**Written instruction**
Edit the records between the line holding "sample cell 3:05." and the line holding "Entry: 11:16", inclusive, and give only those lines with "clock" replaced by "timepiece" and nothing else changed.

**Extracted entries**
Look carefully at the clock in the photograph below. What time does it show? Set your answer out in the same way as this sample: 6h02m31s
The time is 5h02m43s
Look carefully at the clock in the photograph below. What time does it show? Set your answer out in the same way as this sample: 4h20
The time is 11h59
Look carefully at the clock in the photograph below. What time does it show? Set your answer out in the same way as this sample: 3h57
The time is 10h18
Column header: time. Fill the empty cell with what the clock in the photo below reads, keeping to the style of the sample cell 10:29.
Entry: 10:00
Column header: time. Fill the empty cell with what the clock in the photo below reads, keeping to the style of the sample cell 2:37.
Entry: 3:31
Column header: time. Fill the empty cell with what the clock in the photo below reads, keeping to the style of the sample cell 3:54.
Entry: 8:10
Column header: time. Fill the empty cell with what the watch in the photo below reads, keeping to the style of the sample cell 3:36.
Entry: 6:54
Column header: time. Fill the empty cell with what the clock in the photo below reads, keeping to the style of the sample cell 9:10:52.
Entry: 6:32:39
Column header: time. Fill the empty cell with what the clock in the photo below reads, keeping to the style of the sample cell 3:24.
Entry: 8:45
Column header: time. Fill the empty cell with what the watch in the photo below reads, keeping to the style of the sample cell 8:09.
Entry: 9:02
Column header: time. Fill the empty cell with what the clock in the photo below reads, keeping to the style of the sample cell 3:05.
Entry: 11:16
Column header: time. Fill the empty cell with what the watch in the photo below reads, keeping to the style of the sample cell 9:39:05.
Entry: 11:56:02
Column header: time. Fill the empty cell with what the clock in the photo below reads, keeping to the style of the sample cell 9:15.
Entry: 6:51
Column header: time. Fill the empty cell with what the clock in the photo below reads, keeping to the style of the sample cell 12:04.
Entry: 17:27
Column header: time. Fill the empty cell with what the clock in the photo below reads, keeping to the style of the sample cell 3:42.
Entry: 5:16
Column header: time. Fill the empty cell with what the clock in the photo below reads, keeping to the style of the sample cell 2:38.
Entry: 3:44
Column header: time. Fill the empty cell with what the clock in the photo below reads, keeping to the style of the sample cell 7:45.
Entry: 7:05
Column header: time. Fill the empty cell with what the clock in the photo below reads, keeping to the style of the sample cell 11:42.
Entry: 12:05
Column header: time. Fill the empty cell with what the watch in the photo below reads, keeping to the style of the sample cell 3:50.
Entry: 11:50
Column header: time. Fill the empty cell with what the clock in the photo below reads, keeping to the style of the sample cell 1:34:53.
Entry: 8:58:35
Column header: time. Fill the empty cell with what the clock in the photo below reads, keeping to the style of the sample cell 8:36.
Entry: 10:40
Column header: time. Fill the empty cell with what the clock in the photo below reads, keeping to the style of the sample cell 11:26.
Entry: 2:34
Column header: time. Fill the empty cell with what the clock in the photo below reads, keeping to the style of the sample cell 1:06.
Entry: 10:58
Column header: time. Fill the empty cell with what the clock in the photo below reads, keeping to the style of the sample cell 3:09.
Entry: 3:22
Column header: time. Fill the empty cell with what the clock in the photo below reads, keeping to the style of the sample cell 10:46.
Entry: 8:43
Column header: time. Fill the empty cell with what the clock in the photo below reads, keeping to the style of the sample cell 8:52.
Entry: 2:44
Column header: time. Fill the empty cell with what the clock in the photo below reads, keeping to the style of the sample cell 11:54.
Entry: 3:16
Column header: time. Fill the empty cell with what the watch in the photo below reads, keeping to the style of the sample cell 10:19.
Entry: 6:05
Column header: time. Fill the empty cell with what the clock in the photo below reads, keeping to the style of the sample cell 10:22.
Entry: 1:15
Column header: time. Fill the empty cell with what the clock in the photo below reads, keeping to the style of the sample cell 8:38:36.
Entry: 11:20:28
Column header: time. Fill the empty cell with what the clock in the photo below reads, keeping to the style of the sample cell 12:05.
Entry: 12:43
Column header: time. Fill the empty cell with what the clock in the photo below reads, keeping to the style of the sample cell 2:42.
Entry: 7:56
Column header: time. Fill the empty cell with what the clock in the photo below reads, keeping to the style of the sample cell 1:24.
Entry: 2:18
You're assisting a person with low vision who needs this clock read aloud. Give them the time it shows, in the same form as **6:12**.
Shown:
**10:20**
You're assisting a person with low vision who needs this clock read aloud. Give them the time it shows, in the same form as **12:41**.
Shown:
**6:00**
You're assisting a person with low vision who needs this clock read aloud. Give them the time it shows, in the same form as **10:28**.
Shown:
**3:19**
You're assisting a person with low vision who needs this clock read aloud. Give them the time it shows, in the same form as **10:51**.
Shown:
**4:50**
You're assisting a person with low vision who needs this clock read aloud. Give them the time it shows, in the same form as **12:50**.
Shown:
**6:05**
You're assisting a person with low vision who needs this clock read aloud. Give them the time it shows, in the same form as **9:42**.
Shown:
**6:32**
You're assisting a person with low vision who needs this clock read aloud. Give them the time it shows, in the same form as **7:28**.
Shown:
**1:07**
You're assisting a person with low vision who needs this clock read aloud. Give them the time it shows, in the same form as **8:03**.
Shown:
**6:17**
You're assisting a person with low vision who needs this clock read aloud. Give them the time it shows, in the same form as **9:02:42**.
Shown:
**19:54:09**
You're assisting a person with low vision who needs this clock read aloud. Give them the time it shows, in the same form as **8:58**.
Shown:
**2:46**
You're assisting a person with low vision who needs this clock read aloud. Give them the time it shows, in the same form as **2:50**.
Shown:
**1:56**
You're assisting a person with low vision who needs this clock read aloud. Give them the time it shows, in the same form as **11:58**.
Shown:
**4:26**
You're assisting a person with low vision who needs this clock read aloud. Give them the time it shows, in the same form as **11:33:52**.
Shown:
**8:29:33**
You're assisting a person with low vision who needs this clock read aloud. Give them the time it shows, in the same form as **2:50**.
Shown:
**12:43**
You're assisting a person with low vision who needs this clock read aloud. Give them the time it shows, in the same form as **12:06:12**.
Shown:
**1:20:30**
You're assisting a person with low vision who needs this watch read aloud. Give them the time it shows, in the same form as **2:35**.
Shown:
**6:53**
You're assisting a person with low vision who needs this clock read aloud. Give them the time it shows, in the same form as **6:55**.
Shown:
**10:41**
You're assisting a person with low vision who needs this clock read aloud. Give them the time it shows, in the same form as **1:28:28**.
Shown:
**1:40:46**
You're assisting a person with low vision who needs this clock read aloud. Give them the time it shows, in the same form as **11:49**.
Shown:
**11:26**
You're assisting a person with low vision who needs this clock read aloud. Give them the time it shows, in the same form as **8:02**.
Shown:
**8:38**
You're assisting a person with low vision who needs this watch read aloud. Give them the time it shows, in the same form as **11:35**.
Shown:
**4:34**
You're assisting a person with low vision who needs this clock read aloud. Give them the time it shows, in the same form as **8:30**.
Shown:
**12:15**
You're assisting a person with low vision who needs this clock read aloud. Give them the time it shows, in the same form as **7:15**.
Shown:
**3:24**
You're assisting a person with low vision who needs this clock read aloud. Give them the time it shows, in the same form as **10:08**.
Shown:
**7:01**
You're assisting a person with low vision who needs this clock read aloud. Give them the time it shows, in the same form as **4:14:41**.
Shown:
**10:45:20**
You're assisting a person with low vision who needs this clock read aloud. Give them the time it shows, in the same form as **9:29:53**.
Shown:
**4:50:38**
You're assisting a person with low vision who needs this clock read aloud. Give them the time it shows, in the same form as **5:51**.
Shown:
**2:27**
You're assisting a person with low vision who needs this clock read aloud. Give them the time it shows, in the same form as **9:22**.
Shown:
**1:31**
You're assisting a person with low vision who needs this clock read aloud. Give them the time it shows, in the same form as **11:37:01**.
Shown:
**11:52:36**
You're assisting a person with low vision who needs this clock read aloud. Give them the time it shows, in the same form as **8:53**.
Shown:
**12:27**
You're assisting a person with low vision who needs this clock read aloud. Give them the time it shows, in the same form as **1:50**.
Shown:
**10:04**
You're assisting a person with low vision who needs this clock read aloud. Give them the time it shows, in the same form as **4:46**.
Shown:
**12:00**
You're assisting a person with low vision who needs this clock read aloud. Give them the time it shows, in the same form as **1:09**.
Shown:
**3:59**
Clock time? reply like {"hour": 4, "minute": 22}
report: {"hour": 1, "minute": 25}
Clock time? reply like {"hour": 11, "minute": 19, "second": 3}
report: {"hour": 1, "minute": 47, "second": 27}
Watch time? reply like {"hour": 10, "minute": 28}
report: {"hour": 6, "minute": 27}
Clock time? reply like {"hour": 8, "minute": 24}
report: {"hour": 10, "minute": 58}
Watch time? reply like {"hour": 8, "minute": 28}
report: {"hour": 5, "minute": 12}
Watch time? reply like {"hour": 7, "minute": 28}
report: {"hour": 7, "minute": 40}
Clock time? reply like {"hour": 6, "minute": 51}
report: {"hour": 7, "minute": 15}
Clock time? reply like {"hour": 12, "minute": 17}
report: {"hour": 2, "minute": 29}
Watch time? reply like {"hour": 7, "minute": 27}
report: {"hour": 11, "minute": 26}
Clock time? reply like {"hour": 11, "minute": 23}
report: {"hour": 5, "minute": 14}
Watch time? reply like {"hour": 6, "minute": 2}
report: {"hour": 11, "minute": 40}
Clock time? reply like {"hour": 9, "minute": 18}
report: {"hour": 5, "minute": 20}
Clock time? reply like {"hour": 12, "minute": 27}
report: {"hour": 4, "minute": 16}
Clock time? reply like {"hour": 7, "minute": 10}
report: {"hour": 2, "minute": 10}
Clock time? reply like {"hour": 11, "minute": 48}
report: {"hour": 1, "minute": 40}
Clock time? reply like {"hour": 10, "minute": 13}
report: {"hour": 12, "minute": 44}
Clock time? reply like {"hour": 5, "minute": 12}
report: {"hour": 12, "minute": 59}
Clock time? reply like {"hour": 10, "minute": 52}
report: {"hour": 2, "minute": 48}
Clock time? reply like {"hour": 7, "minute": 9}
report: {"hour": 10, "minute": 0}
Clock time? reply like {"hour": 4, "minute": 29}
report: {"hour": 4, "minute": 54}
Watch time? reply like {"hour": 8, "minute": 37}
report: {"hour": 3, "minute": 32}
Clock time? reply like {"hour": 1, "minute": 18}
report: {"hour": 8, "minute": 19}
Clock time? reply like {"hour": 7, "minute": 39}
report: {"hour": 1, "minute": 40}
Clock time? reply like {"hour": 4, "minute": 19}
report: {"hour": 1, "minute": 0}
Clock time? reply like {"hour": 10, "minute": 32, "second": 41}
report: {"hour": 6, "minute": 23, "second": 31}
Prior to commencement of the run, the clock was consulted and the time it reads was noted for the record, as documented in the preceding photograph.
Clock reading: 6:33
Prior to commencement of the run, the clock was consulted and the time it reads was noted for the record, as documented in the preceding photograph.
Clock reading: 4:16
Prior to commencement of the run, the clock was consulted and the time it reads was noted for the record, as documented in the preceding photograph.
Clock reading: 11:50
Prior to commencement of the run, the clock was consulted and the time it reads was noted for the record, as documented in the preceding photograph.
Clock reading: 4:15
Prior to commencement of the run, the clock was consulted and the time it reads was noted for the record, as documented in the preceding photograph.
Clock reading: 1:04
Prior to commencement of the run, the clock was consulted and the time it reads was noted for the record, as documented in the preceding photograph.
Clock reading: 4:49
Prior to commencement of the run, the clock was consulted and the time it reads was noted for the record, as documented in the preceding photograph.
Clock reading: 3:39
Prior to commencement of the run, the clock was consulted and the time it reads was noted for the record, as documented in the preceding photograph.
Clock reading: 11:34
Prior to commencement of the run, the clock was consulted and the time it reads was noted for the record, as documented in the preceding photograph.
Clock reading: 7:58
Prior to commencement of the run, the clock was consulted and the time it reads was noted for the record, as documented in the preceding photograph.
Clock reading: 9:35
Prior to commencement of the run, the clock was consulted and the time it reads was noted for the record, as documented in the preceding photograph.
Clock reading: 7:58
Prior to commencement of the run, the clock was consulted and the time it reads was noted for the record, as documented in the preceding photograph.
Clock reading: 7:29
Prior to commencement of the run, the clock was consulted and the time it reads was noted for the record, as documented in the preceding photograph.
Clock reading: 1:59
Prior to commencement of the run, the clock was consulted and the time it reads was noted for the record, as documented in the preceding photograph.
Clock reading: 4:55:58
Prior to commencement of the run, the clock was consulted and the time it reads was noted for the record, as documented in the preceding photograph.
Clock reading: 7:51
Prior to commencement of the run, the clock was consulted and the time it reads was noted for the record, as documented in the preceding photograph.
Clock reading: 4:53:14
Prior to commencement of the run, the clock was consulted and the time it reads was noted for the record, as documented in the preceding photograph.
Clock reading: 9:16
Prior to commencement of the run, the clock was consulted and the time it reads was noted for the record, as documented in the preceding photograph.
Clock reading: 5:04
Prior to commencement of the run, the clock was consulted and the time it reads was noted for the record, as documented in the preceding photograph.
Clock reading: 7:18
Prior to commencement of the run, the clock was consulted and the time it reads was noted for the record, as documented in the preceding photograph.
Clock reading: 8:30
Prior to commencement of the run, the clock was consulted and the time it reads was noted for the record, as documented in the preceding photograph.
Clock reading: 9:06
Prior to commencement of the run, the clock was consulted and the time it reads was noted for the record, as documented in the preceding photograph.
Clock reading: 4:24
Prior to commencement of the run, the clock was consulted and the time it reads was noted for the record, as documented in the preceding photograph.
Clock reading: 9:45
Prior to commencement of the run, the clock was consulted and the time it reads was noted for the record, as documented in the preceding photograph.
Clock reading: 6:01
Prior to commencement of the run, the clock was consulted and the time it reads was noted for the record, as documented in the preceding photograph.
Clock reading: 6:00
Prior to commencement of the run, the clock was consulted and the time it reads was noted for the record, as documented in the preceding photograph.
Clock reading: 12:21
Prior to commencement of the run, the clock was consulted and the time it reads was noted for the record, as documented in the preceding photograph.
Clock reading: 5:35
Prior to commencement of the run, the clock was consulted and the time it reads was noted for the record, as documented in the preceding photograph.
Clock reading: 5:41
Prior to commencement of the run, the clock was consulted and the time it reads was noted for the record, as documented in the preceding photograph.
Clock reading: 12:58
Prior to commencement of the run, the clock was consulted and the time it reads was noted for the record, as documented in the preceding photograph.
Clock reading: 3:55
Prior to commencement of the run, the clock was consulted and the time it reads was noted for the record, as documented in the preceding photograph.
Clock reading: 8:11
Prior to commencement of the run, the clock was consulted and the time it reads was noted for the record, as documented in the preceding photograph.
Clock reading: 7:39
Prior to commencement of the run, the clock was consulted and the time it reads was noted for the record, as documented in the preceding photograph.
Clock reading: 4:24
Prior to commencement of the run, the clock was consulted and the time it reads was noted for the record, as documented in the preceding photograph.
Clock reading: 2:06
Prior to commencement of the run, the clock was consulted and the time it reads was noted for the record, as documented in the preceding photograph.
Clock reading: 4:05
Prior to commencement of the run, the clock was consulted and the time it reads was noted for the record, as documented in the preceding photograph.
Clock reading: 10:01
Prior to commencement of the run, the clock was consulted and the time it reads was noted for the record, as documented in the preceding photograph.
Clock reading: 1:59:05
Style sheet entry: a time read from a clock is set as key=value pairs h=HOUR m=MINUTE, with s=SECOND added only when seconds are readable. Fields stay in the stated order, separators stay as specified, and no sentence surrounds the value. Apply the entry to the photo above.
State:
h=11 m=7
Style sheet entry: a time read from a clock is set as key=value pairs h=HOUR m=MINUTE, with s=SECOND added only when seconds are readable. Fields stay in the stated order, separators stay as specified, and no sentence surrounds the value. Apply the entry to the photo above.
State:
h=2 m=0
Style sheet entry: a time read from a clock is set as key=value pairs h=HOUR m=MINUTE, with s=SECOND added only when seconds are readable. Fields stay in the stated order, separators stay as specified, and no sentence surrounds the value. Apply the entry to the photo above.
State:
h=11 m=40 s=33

**Expected answer**
Column header: time. Fill the empty cell with what the timepiece in the photo below reads, keeping to the style of the sample cell 3:05.
Entry: 11:16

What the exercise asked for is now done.